— STUDY MATERIAL —
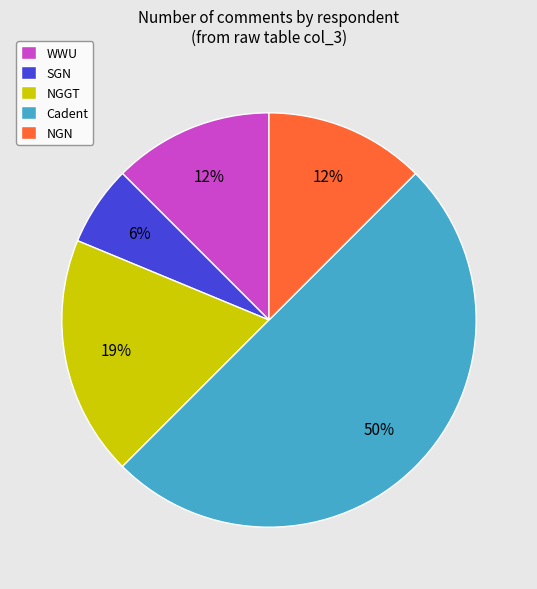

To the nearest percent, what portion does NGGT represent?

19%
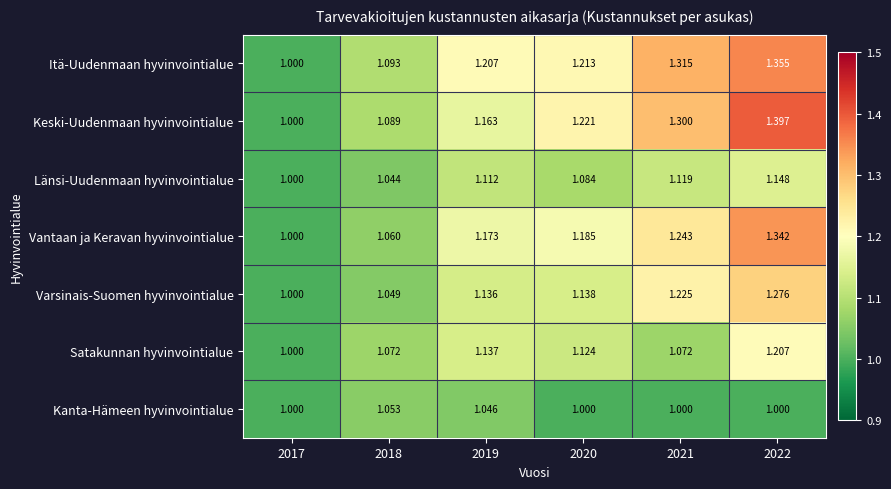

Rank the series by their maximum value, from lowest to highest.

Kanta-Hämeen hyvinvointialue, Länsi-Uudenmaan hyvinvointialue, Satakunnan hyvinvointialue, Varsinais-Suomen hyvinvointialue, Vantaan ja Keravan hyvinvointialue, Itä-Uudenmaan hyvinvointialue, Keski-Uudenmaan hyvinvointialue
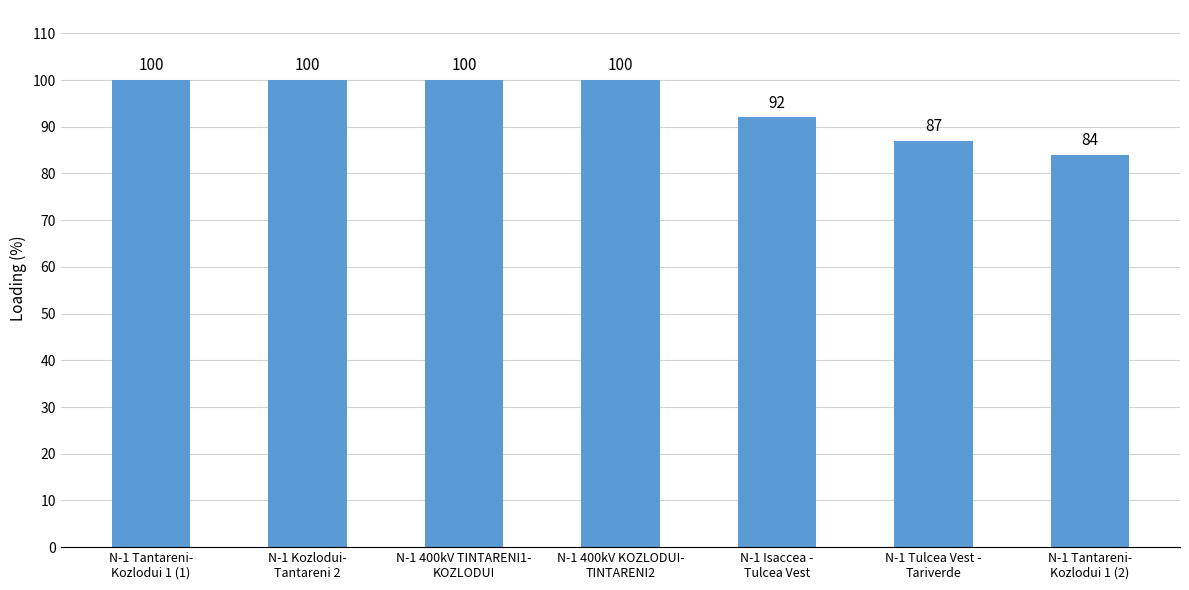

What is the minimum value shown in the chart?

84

— TASK TO COMPLETE —
Can you print the listing from the line containing "Kanta-Hämeen hyvinvointialue, Länsi-Uudenmaan" through the end of the listing, without the pictures?

— TASK ANSWER —
Kanta-Hämeen hyvinvointialue, Länsi-Uudenmaan hyvinvointialue, Satakunnan hyvinvointialue, Varsinais-Suomen hyvinvointialue, Vantaan ja Keravan hyvinvointialue, Itä-Uudenmaan hyvinvointialue, Keski-Uudenmaan hyvinvointialue

What is the minimum value shown in the chart?

84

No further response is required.